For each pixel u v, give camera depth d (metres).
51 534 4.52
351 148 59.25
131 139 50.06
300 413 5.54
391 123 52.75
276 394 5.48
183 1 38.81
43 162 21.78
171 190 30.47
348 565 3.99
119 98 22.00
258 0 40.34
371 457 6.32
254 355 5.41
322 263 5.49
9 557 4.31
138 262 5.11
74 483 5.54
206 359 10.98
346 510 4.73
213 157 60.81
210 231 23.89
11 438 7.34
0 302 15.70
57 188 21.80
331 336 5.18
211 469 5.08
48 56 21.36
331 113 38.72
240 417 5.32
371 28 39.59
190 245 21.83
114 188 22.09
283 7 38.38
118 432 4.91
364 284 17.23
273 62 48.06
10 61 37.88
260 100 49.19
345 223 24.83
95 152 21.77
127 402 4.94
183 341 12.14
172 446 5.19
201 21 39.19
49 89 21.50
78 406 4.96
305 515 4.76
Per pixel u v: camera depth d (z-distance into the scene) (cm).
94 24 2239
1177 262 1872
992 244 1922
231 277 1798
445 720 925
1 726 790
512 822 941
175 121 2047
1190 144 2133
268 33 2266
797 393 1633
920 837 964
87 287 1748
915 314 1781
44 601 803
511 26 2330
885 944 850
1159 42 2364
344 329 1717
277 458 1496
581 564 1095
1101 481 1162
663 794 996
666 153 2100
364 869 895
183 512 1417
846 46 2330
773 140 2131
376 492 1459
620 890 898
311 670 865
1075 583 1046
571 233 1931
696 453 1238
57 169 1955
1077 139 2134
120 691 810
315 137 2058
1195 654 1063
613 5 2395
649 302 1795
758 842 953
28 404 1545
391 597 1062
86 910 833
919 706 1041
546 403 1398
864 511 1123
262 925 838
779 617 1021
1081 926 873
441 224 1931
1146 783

• **What this task involves**:
Would you please repeat exactly the lines above, starting at the line with "43 162 21.78" and stopping at the line with "28 404 1545", both included?

• **Answer box**:
43 162 21.78
171 190 30.47
348 565 3.99
119 98 22.00
258 0 40.34
371 457 6.32
254 355 5.41
322 263 5.49
9 557 4.31
138 262 5.11
74 483 5.54
206 359 10.98
346 510 4.73
213 157 60.81
210 231 23.89
11 438 7.34
0 302 15.70
57 188 21.80
331 336 5.18
211 469 5.08
48 56 21.36
331 113 38.72
240 417 5.32
371 28 39.59
190 245 21.83
114 188 22.09
283 7 38.38
118 432 4.91
364 284 17.23
273 62 48.06
10 61 37.88
260 100 49.19
345 223 24.83
95 152 21.77
127 402 4.94
183 341 12.14
172 446 5.19
201 21 39.19
49 89 21.50
78 406 4.96
305 515 4.76
Per pixel u v: camera depth d (z-distance into the scene) (cm).
94 24 2239
1177 262 1872
992 244 1922
231 277 1798
445 720 925
1 726 790
512 822 941
175 121 2047
1190 144 2133
268 33 2266
797 393 1633
920 837 964
87 287 1748
915 314 1781
44 601 803
511 26 2330
885 944 850
1159 42 2364
344 329 1717
277 458 1496
581 564 1095
1101 481 1162
663 794 996
666 153 2100
364 869 895
183 512 1417
846 46 2330
773 140 2131
376 492 1459
620 890 898
311 670 865
1075 583 1046
571 233 1931
696 453 1238
57 169 1955
1077 139 2134
120 691 810
315 137 2058
1195 654 1063
613 5 2395
649 302 1795
758 842 953
28 404 1545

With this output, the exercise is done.